▶ [Task brief]: Lines holding the string "一亿像素": copy each one from the listing below.
--
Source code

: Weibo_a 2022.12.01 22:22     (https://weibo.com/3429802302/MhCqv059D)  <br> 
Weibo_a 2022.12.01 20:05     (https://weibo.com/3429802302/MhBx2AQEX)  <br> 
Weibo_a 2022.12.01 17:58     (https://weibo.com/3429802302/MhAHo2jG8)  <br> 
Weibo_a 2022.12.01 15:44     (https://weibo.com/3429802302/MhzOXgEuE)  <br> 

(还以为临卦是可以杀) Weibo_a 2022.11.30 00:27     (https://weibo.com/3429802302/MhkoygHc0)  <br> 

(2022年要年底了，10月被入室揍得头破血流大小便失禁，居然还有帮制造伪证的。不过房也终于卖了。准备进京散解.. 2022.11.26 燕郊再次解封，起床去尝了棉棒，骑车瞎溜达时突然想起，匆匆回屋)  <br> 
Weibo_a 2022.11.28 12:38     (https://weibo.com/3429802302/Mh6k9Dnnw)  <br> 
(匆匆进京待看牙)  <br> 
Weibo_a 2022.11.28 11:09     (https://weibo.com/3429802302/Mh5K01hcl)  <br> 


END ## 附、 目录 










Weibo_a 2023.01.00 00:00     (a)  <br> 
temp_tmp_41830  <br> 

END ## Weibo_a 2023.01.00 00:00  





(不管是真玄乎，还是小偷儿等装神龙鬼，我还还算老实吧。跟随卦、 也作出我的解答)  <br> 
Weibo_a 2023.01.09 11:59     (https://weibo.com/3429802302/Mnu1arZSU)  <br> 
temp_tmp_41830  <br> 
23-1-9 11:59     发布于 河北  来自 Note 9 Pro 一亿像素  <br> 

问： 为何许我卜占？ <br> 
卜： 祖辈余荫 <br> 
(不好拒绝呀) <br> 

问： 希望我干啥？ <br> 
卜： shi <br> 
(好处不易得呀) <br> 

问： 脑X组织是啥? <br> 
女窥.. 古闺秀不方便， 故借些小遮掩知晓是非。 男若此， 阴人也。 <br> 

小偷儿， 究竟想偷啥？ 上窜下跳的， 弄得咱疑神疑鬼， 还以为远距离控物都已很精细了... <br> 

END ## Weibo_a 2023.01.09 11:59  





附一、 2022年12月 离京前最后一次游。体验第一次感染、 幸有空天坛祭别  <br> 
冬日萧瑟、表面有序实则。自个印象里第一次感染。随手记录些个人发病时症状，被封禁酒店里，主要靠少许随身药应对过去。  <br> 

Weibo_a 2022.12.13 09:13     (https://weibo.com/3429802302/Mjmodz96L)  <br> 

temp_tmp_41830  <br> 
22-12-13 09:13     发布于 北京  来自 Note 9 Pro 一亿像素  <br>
--
▶ [Response to the task]:
23-1-9 11:59     发布于 河北  来自 Note 9 Pro 一亿像素  <br> 
22-12-13 09:13     发布于 北京  来自 Note 9 Pro 一亿像素  <br>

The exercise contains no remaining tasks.